Our clients that have won awards this year have embraced us as an agency partner to use to quickly leapfrog their evolution instead of trying to hire within and build capacity within and learn on their own. Our clients see us as change agents that they can leverage to help take their staff and communications to a whole new level in a short timeframe.

We've evolved our staff to keep adding great talent and investing in our current staff to be able to provide innovative solutions that are founded in business strategy and delivered through technology. In fact, every single person at HighRoad, regardless of role, is HubSpot Inbound Certified and we did this as a way to open up to the staff all of the channels and thinking that is required to effectively participate in the modern marketplace.

This means associations, too. We spent 2015 going out into the North American association market to spread the word on what we mean by the modern marketplace and what today's consumers expect.

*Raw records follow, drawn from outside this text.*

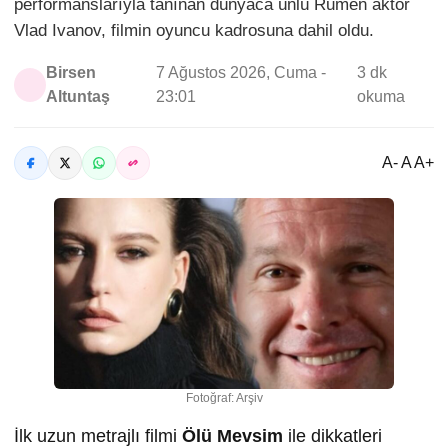
performanslarıyla tanınan dünyaca ünlü Rumen aktör
Vlad Ivanov, filmin oyuncu kadrosuna dahil oldu.
Birsen
7 Ağustos 2026, Cuma -
3 dk
Altuntaş
23:01
okuma
A- A A+
Fotoğraf: Arşiv
İlk uzun metrajlı filmi
Ölü Mevsim
ile dikkatleri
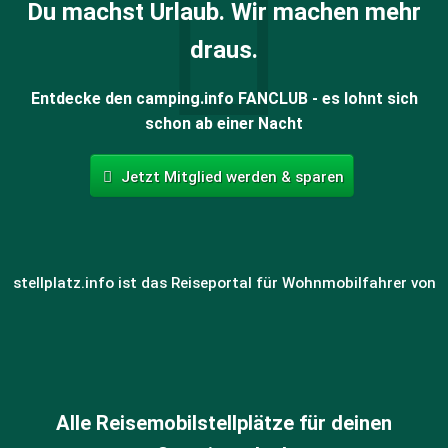
Du machst Urlaub. Wir machen mehr
draus.
Entdecke den camping.info FANCLUB - es lohnt sich
schon ab einer Nacht
Jetzt Mitglied werden & sparen
stellplatz.info ist das Reiseportal für Wohnmobilfahrer von
Alle Reisemobilstellplätze für deinen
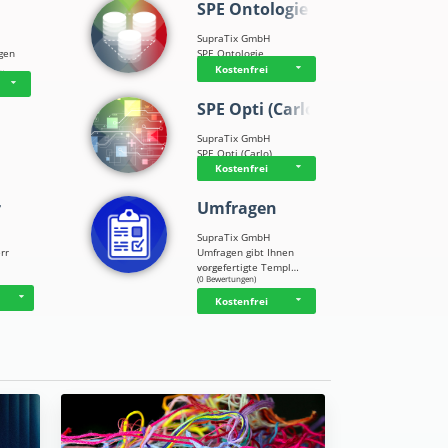
SPE Ontologie
SupraTix GmbH
ngen
SPE Ontologie
n…
Kostenfrei
SPE Opti (Carlo)
SupraTix GmbH
SPE Opti (Carlo)
Kostenfrei
r
Umfragen
SupraTix GmbH
rr
Umfragen gibt Ihnen
n
vorgefertigte Templ…
☆
☆
☆
☆
☆
(0 Bewertungen)
Kostenfrei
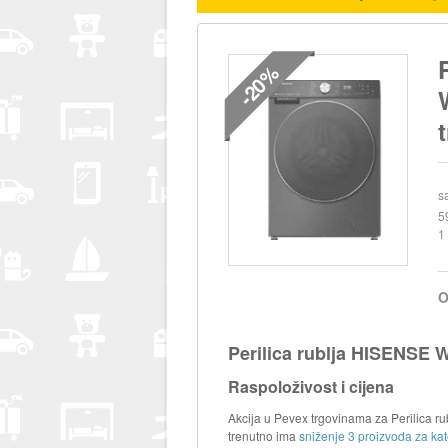
-20%
s
5
1
O
Perilica rublja HISENSE
Raspoloživost i cijena
Akcija u Pevex trgovinama za Perilica r
trenutno ima
sniženje 3 proizvoda za kate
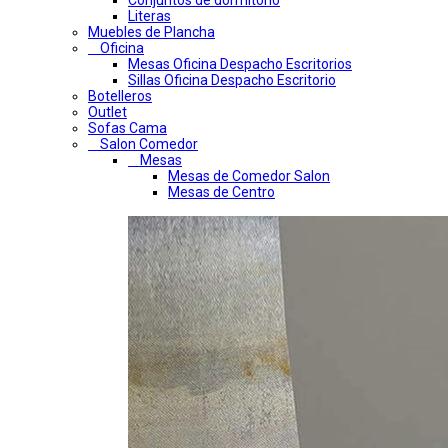
Conjuntos de dormitorio
Literas
Muebles de Plancha
Oficina
Mesas Oficina Despacho Escritorios
Sillas Oficina Despacho Escritorio
Botelleros
Outlet
Sofas Cama
Salon Comedor
Mesas
Mesas de Comedor Salon
Mesas de Centro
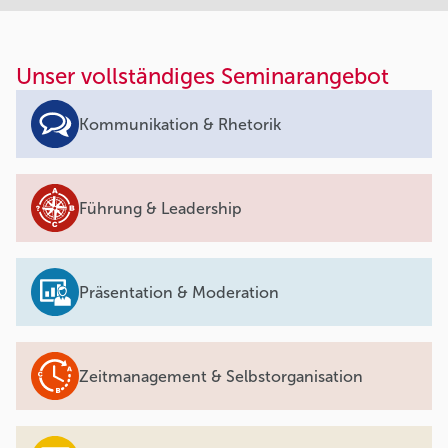
Unser vollständiges Seminarangebot
Kommunikation & Rhetorik
Führung & Leadership
Präsentation & Moderation
Zeitmanagement & Selbstorganisation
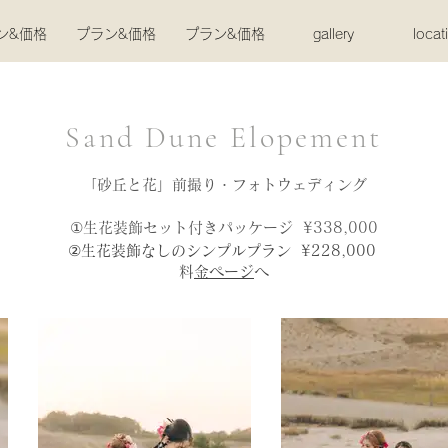
ン&価格
プラン&価格
プラン&価格
gallery
locat
Sand Dune Elopement
「砂丘と花」前撮り・フォトウェディング
①生花装飾セット付きパッケージ ¥338,000​
②生花装飾なしのシンプルプラン ¥228,000
​
料金ページ
へ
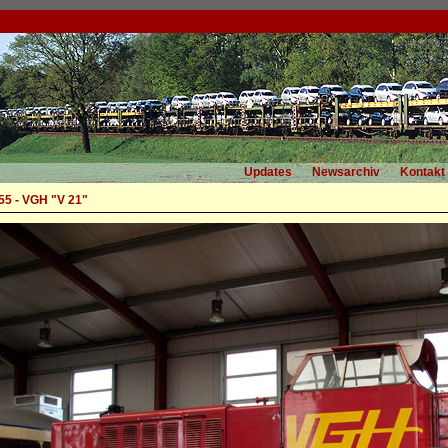
Updates
Newsarchiv
Kontakt
5 - VGH "V 21"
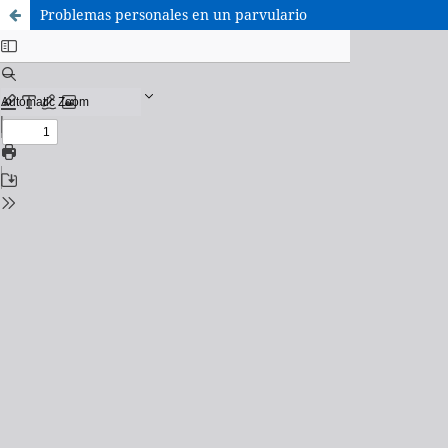
Problemas personales en un parvulario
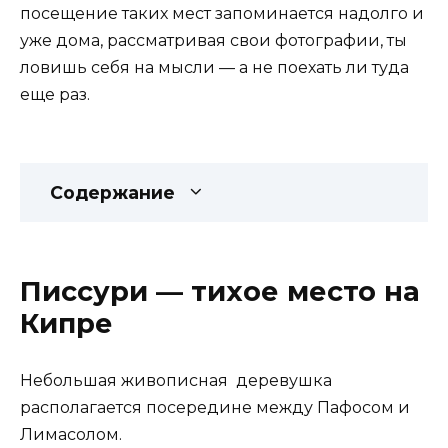
посещение таких мест запоминается надолго и
уже дома, рассматривая свои фотографии, ты
ловишь себя на мысли — а не поехать ли туда
еще раз.
Содержание
Писсури — тихое место на
Кипре
Небольшая живописная деревушка
располагается посередине между Пафосом и
Лимасолом.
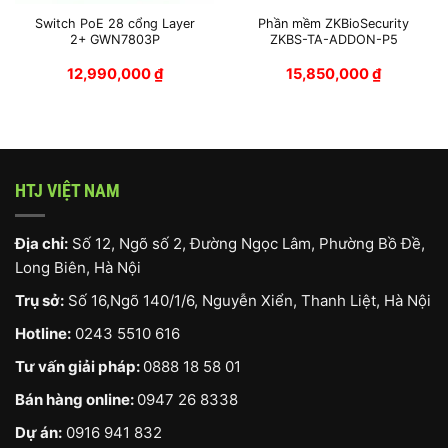
Switch PoE 28 cổng Layer
Phần mềm ZKBioSecurity
2+ GWN7803P
ZKBS-TA-ADDON-P5
12,990,000
₫
15,850,000
₫
HTJ VIỆT NAM
Địa chỉ:
Số 12, Ngõ số 2, Đường Ngọc Lâm, Phường Bồ Đề,
Long Biên, Hà Nội
Trụ sở:
Số 16,Ngõ 140/1/6, Nguyễn Xiển, Thanh Liệt, Hà Nội
Hotline:
0243 5510 616
Tư vấn giải pháp:
0888 18 58 01
Bán hàng online:
0947 26 8338
Dự án:
0916 941 832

We have been beating the drum to let associations know that buying a new technology platform is not going to provide the magic fixes that it might have delivered even five years ago. 

And why not?

People.

The modern marketplace is all about user experience which means that we need to understand the people and then drive the right experience to get the right results that we seek. Does your association actively seek out better understanding of its membership? Do you have initiatives to overhaul your annual event or newsletter or website to base it on user experience first? Are you investing in the solutions that will get you the analytics you need to allow you to read your membership and event attendee population? Have you disrupted your own organizational structure and budgets and goals to align with your membership? 

It's time to recognize that the sands of time have shifted as they inevitably will. Free your organization up to evolve, look to the sky and make 2016 your year of disruption.